Muscle bulk is also hard to assess, especially in muscles that are big and have a lot of fat in them. Dr. Samuels said he might instead look at small muscles of the hand, for example, to more easily see if there's really atrophy or just loss of fat.
Sensory exam
The sensory exam is the most difficult part of the neurological exam because there are very few objective tests available, Dr. Samuels said. Patients have to be astute observers to provide useful data, so do not expect too much from them. For example, when you ask the person to touch both sides of the face, and there's a slight difference in sensation, that doesn't necessarily indicate a problem, he said.
Coordination and gait
Observing a patient walking is one of the most useful neurological exams, Dr. Samuels said. “Everyone who can walk must walk in the presence of the neurologist. It's one of the most useful of all of our tests. If you could just take a history and have people walk, you could make 90% of the diagnoses with just that alone,” he noted.

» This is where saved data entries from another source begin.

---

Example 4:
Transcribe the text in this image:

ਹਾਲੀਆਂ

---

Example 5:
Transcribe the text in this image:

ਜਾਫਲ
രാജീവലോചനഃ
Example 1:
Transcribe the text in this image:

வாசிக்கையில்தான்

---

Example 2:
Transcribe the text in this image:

In patients who cannot walk, there are surrogate tests, such as the finger-to-nose test. “And don't take off too many points for normal age. That's where mistakes are made,” he said. “Not until age 80 do I take off any points for age alone. Don't attribute too much to aging, or you are going to miss disease.”
Reflexes
There are 4 kinds of reflexes: proprioceptive, nociceptive, anti-gravity, and release. These are useful because they don't require any cooperation at all, such as in comatose patients, for example, Dr. Samuels said. The downside is that reflexes aren't available for every single neurological function.

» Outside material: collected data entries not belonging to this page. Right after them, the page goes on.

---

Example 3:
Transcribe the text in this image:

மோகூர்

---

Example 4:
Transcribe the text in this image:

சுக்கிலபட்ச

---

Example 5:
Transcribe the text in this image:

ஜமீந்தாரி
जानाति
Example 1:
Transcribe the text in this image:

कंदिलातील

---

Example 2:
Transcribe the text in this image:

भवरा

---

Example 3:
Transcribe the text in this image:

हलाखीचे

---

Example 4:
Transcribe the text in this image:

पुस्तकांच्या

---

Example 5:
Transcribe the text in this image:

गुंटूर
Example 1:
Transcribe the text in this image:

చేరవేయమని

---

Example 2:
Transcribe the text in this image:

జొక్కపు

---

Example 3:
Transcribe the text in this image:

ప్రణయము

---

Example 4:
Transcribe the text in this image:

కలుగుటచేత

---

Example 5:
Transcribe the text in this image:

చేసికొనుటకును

Dr. Samuels offered a pearl for addressing the proprioceptive reflexes, which involve how the body knows where something is in space at any single time, by assessing whether muscles are contracted and how much. The 5 proprioceptive reflexes are the biceps, triceps, and brachioradialis in the forearm in the upper extremities and the knee jerk and ankle jerk in the lower extremities.
Dr. Samuels said he always carries his Babinski hammer with him because he never knows when it might be needed. He applies a finger to the tendons for the biceps, triceps, and forearms, then strikes his finger to assess the muscle and avoid directly striking it. But it's OK to hit directly onto the tendons for knees and ankles because the muscles are so far away from their tendons in the lower extremities, he said.

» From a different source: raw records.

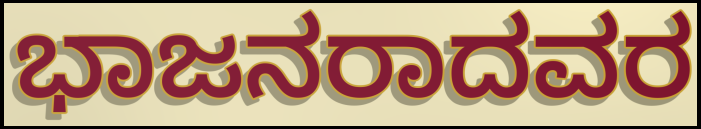
ಭಾಜನರಾದವರ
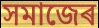
সমাজেৰ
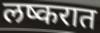
लष्करात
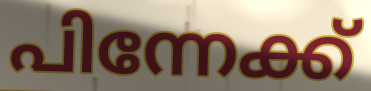
പിന്നേക്ക്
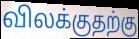
விலக்குதற்கு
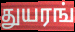
துயரங்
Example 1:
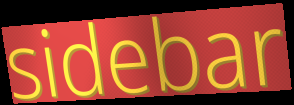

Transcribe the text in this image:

sidebar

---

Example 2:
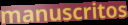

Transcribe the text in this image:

manuscritos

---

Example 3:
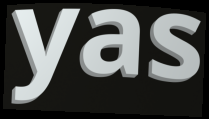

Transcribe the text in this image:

yas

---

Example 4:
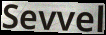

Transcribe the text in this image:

Sevvel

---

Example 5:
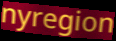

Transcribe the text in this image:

nyregion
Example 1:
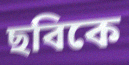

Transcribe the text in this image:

ছবিকে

Dr. Samuels advised physicians to grade reflexes on scale of 0 to 4. A grade of 0 is scored when there is no reflex. A grade of 1 is scored when extra effort is needed, such as when the Jendrassik maneuver is required to elicit a patellar reflex. A score of 2 is normal, with 1 reflexive jerk per tap, and a score of 3 signals an increased reflexive reaction. A 4 means there is more than 1 jerk per tap. He cautioned his audience not to add pluses and minuses to scores or to write down “trace” reflexes, because neither of these details adds any neurological insight to the medical record.
He also advised against relying on medical records and other doctor's viewpoints, recounting a colleague's visit note he recently reviewed. Unfortunately, the note was for a patient no-show visit. “It was a huge long note,” he said. “If you had put it on regular paper, it would have been 8 pages, single-spaced, looking very impressive. The only thing missing was the only thing that's important, which is what the doctor thinks the patient had.”